Autonomie, Grundrechte und Gemeinwohl stärken
Durch den Einsatz algorithmischer Systeme müssen Autonomie, Grundrechte und Gemeinwohl gestärkt werden, nicht geschwächt. Dafür müssen wir Rahmenbedingungen schaffen und eine ‚Governance‘ entwickeln, die die demokratische Kontrolle der Systeme garantiert.

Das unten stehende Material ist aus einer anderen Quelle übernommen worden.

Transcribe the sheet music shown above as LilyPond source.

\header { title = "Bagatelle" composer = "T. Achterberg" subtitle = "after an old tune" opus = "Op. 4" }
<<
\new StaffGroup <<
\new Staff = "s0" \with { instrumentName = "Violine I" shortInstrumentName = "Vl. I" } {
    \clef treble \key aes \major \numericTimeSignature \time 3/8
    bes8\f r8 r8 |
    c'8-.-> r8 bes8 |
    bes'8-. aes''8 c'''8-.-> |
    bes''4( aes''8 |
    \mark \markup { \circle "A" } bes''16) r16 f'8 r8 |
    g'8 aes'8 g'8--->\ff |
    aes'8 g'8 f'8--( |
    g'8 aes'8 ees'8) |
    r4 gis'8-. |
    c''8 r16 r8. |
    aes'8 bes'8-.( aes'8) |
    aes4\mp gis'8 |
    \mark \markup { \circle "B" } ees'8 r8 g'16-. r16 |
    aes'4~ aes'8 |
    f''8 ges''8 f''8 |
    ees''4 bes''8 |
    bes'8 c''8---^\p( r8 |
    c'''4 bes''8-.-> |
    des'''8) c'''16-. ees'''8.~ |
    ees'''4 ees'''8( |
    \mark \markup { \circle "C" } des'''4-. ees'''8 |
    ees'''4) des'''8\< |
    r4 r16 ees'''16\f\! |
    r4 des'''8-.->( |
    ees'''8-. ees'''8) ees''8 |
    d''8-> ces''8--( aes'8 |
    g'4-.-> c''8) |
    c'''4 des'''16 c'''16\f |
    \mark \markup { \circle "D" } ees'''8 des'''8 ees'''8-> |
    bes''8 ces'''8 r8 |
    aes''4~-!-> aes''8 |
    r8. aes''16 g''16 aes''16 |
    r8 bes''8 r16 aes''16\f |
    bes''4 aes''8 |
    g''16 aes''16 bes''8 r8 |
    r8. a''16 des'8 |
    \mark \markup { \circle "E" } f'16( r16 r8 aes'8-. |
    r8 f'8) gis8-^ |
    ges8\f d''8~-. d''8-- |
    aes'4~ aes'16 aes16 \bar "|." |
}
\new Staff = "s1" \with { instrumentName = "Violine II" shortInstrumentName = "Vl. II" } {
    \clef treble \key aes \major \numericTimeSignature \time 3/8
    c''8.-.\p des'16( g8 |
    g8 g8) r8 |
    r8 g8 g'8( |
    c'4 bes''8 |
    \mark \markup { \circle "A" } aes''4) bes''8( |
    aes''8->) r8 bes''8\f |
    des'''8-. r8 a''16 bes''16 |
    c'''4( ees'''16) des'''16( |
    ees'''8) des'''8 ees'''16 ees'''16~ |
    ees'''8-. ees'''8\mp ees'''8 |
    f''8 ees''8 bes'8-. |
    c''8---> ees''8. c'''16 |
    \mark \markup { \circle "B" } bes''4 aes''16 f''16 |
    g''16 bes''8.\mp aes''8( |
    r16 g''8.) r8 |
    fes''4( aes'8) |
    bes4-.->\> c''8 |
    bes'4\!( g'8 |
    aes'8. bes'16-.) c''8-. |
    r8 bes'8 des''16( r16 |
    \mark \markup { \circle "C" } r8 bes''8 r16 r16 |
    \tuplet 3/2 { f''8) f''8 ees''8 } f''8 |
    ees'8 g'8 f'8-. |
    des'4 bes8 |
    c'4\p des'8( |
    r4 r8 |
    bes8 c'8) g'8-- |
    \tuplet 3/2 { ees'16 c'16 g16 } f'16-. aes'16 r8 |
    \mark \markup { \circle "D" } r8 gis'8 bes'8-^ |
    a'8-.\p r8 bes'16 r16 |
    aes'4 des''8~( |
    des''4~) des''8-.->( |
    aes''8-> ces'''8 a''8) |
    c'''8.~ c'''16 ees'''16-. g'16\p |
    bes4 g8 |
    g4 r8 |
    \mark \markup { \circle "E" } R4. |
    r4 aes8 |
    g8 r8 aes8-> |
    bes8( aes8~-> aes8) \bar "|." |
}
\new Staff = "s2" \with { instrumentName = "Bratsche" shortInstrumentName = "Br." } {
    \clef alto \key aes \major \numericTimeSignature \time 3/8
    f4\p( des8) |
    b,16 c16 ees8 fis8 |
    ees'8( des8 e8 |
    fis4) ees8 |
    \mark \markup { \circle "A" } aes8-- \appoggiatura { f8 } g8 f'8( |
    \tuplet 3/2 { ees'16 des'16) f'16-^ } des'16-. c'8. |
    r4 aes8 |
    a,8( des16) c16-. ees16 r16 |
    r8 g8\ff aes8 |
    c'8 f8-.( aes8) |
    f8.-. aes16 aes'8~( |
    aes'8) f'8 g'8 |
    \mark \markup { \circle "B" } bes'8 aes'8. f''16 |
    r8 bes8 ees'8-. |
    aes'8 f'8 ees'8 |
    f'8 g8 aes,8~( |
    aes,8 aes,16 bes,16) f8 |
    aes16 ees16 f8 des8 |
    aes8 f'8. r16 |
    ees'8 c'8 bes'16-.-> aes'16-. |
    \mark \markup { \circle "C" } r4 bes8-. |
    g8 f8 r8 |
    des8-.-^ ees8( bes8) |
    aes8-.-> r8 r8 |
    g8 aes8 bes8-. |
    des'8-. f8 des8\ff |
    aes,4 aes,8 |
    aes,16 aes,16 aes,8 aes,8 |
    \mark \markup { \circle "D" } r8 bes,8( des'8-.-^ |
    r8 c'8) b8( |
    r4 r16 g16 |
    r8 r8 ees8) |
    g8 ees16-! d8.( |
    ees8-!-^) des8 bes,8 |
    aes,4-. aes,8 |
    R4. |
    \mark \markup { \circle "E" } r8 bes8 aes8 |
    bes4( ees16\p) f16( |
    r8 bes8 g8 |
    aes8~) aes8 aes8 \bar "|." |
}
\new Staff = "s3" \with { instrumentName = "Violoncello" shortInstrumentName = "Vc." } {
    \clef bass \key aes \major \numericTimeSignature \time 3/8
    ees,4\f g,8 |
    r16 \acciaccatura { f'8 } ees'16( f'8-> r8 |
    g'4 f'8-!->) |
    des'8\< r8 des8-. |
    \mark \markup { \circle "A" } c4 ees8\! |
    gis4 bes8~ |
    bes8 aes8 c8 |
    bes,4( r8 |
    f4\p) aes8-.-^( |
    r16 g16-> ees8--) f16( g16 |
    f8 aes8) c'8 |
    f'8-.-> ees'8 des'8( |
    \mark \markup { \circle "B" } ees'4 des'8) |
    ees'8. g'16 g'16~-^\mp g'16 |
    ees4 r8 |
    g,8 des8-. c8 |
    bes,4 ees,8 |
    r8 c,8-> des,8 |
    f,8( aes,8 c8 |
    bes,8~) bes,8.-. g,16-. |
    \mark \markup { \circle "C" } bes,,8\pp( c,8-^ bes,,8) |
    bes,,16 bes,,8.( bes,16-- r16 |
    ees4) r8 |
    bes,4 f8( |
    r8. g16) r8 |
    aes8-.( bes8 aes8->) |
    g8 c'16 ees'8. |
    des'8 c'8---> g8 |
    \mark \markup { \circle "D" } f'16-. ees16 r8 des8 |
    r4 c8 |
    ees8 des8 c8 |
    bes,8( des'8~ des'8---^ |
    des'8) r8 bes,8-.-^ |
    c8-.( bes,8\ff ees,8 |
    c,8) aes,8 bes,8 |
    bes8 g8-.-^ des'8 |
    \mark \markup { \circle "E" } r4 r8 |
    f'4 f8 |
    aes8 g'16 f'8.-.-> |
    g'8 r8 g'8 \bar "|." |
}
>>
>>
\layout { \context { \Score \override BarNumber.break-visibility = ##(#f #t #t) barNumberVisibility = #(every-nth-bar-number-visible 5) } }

Dieses Konzept von Governance verstehen und adressieren wir umfassend:
- Wir stärken die Autonomie einzelner im Umgang mit ADMS, indem wir sie informieren und aufklären und uns dafür einsetzen, dass Betroffene über angemessenen Zugang zu Information und Rechtsmittel verfügen, wenn sie von ADMS-basierten Entscheidungen betroffen sind.
- Wir fördern die Transparenz rund um den Einsatz von ADMS und tragen aktiv zu einer evidenzbasierten gesellschaftlichen Debatte zum Thema bei.
- Wir entwickeln Instrumente, um zu prüfen, ob ADMS gegen demokratische und rechtsstaatliche Grundsätze verstoßen.
- Wir entwickeln konkrete Vorschläge dafür, was Verwaltung und Unternehmen tun sollten, um derartige Systeme verantwortungsvoll einzusetzen.
- Wir entwickeln konkrete Vorschläge dafür, was Gesetzgeber – national, auf EU-Ebene sowie auf internationaler Ebene – unternehmen sollten, um derartige Systeme angemessen zu regulieren.
Auf diese Weise tragen wir zu einer gerechten und inklusiven Gesellschaft bei und maximieren den Nutzen der Systeme für das Gemeinwohl.
Um diese Ziele zu erreichen, unterstützt die Stiftung Mercator von 2022 bis 2025 die Policy- und Advocacy-Arbeit von AlgorithmWatch und die Nachhaltigkeit der Organisation.